The government role in this fray is to warrant that employment opportunities aren’t stifled, health or life insurance denied or privacy made further insecure.

These are tall orders, which is why Canada has done nothing to take the international lead. The result is bound to resemble our belated buying and slow jabbing of the vaccine. We will watch others deliberate and determine for a long time, make a decision far later than needed, learn little from their efficiencies and take ages to get it done.

It would be nice to take a cue from our neighbours – they spell it neighbors there – but this is an issue even America doesn’t want to overly embrace. There are efforts to standardize vaccine proof, but hardly efforts to use that standard to enable or restrict – except with New York State’s Excelsior Pass to venues and large weddings. The Texas and Florida governors have banned passports outright. The White House won’t proceed with one.

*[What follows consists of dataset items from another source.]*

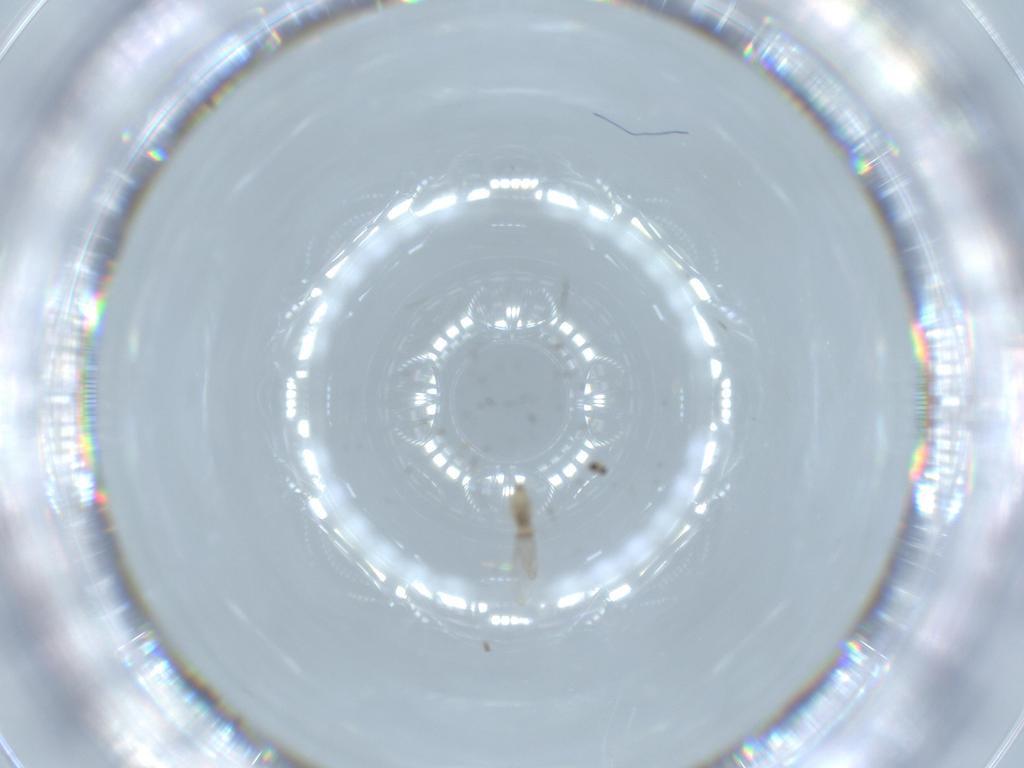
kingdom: Animalia
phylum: Arthropoda
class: Insecta
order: Diptera
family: Cecidomyiidae
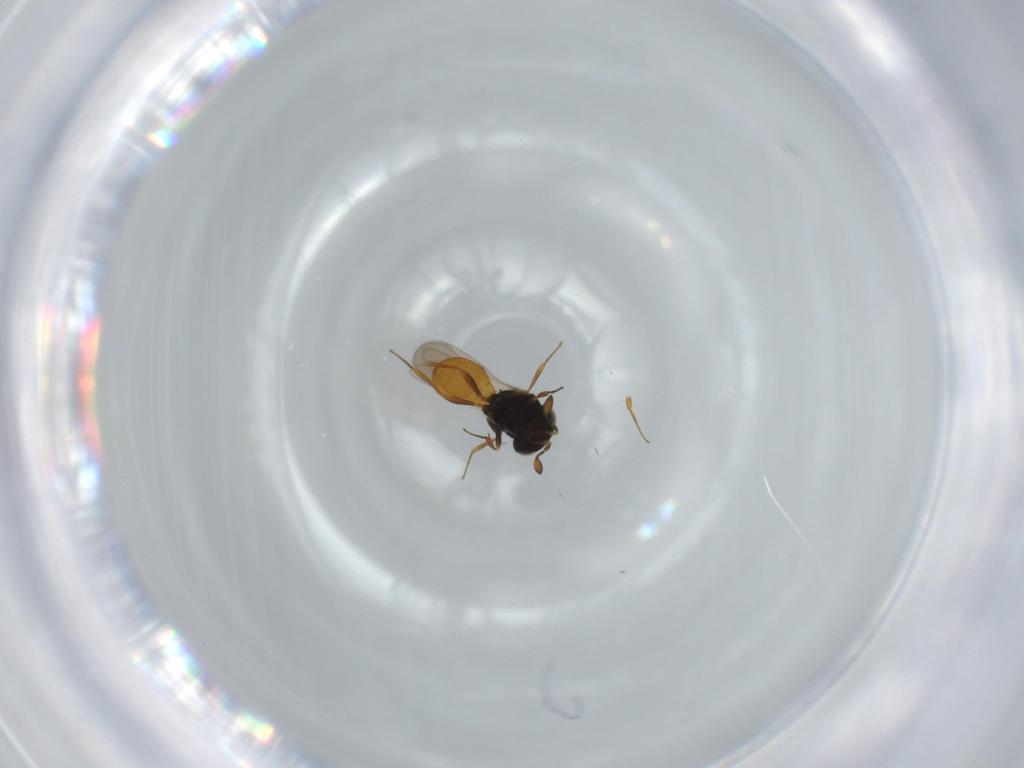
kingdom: Animalia
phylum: Arthropoda
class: Insecta
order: Hymenoptera
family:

Israel has a “green pass” to permit people to visit restaurants, gyms, hotels, even the beach. Australia, Sweden, Poland, Portugal, Iceland Denmark and Cyprus promise passports soon, while the United Kingdom and the European Union are in Canada’s camp – not committing, not ruling out, merely considering.

What with 13 jurisdictions that barely agree on how the sun rises and a cautious system of collating and sharing medical data, by the time we agree how to do it properly, we may not need it. •

Kirk LaPointe is publisher and editor-in-chief of BIV and vice-president, editorial, of Glacier Media.